5.12.16

O sul que ficava a norte do norte

Car Seat Headrest, “Vincent”, in https://www.youtube.com/watch?v=bEsItsZphwQ
Terçavam-se as armas em constante reboliço interior. Os olhos seguiam o desenho das nuvens, empurradas por um vento nada gentil que se exilava a norte, sinal da invernia com prazo prometido. Podia estar vestido com roupa frugal para o frio que fazia, mas não se intimidava. Os olhos insistentes esquadrinhavam as costas das nuvens, procurando saber se havia estimativas confiáveis sobre o modo visível que estava para chegar.
Eram dias de intempérie que quadravam com os sobressaltos que faziam ferver as veias. As nuvens dobravam-se sobre o dorso umas das outras à medida que tomavam conta do céu dantes claro. Meteu na cabeça, naquele dia, que haveria de derrotar a serrania que tinha a intempérie medonha por companhia. Nem os mais destemidos ousavam meter-se ao caminho em condições daquelas. Nem isso o demovia.
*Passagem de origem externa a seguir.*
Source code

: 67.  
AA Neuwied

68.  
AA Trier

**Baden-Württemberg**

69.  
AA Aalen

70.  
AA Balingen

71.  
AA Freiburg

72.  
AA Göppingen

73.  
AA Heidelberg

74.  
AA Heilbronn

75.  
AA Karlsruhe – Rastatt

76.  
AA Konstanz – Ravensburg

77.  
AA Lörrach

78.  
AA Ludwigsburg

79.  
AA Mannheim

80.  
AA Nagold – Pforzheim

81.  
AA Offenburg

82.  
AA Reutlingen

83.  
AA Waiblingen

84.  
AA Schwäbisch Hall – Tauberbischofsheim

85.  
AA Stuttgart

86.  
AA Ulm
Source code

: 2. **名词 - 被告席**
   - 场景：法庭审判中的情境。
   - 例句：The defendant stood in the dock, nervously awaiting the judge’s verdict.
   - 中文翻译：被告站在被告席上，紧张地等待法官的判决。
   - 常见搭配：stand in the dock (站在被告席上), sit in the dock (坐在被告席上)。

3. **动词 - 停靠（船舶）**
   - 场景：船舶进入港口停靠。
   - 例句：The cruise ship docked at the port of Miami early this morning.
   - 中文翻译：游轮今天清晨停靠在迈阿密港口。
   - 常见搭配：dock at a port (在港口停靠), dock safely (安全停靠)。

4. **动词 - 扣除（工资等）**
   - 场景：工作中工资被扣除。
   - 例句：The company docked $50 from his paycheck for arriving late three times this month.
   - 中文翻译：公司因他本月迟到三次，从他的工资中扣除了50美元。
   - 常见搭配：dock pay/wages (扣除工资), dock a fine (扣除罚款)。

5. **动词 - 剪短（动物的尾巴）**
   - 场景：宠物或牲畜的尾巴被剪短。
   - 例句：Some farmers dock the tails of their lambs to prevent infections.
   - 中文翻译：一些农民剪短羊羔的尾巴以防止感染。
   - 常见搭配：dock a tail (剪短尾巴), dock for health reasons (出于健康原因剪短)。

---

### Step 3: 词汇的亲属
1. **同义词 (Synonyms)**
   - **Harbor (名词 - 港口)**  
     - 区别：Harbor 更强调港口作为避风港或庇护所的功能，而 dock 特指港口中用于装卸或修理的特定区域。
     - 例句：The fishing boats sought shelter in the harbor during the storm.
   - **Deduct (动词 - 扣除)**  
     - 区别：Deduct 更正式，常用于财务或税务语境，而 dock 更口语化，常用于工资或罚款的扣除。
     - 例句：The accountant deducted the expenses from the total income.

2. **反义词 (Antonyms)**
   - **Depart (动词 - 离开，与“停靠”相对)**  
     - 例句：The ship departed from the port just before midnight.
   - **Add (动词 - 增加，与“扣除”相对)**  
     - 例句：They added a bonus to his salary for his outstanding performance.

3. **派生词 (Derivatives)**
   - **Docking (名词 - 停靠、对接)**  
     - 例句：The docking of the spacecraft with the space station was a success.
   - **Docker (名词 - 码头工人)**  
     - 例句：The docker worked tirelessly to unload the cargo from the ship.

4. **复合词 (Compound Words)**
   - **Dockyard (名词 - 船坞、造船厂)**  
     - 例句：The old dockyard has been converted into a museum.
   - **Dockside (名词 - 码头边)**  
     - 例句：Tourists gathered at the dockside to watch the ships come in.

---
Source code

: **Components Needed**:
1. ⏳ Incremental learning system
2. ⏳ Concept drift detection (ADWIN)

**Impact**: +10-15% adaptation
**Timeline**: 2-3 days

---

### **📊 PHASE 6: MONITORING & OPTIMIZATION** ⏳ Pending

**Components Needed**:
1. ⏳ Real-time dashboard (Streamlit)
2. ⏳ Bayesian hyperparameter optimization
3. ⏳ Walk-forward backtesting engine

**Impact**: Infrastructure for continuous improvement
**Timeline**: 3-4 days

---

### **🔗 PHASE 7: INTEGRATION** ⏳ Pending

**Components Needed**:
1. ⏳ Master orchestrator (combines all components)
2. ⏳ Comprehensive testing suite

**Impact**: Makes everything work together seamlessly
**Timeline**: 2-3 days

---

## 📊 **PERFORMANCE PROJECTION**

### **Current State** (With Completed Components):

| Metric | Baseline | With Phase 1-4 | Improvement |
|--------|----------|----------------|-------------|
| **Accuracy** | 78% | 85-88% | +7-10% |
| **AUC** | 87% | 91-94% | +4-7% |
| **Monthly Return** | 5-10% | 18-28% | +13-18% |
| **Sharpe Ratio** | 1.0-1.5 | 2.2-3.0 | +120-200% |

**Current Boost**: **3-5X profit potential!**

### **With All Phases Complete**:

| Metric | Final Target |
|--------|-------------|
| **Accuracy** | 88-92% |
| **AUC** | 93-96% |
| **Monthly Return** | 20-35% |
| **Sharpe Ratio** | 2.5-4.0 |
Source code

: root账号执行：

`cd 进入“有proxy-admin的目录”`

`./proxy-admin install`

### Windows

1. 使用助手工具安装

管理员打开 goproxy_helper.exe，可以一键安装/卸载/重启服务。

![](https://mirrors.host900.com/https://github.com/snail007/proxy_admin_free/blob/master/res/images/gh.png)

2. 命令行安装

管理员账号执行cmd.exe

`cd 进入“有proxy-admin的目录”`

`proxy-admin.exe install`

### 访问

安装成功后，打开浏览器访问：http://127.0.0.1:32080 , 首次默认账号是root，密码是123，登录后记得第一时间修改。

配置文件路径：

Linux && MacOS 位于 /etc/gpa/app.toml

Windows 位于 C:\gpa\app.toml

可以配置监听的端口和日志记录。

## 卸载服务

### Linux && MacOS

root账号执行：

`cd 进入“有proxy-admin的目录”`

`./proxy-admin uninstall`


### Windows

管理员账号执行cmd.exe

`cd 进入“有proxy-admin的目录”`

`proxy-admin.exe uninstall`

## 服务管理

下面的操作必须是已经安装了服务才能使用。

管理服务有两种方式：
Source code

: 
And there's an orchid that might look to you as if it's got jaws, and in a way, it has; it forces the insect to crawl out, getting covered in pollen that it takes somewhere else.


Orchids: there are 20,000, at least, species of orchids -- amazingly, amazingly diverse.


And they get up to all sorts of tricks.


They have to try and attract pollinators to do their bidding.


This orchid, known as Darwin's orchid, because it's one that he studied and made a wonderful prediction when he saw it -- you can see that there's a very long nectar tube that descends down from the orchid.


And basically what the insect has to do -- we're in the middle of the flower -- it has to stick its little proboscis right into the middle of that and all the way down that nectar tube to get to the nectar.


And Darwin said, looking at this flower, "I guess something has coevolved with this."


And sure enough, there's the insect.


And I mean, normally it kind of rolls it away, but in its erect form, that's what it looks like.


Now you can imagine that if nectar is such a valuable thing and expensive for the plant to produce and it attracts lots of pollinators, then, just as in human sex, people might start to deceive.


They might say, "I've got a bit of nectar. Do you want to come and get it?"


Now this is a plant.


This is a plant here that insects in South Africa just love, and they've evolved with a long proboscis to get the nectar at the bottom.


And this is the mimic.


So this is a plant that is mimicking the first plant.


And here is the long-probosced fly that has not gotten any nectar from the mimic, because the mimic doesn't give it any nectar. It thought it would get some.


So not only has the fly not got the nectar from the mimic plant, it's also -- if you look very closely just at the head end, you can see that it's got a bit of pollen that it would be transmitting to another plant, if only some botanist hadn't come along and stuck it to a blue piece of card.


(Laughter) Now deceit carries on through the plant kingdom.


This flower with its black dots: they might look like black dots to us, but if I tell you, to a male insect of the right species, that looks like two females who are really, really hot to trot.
Os montes estavam impossíveis. Não via um palmo à sua frente. As nuvens tomaram leito entre os alcantilados declives dos montes. Estava um vento terrível. Às vezes, era difícil mover as pernas contra o muro de vento. Não capitulou, a teimosia por mastro que ostentava uma brava bandeira da coragem – ao menos que fosse para ter um módico de orgulho em si mesmo, desaprovando o timorato que se sentira por tanto tempo. A montanha parecia não parar de subir; ou era apenas o muro de vento que oferecia travão às pernas, fazendo crer que escalava uma montanha de apreciável inclinação.
Quando atingiu o cume, descansou uns minutos. Estava exausto. Encharcado até aos ossos. (De nada valera o equipamento a preceito que, tinham assegurado na loja, era impermeável até nas profundezas de um rio.) Continuava sem ver um metro à frente dos olhos. As bátegas de chuva empurradas pelo vento impiedoso agrediam o que sobrava do rosto à mostra. Tirou as luvas e sentiu as mãos ensopadas e macilentas. Agora não podia voltar para trás. Tinha de prosseguir. Tinha de derrotar a descida da montanha pela outra ladeira. Diziam ser a mais difícil de vencer. Não tinha escolha. Se ficasse na cumeada à espera que a tempestade acabasse, seria vítima da montanha. Tinha de se meter pela montanha abaixo, mesmo que a noite não tardasse. Tinha que derrotar o cansaço que o prostrava. Ou era a morte pela certa.
Umas horas depois, como se tivesse passado nos interstícios de um demorado pesadelo, encontrou uma casa-abrigo junto ao rio caudaloso. A noite acabara de tomar o seu lugar no tempo. A bússola estava avariada; não sabia onde estava. Não interessava. A perseverança (os mais próximos dir-lhe-iam, em tom de reprovação, ser apenas de uma demencial teimosia) derrotou a montanha em condições que ninguém havia tomado entre mãos.
Para celebrar a proeza, batizou aquele lugar (o lugar onde se sentira resgatado da cruenta montanha) o sul ao norte do próprio norte.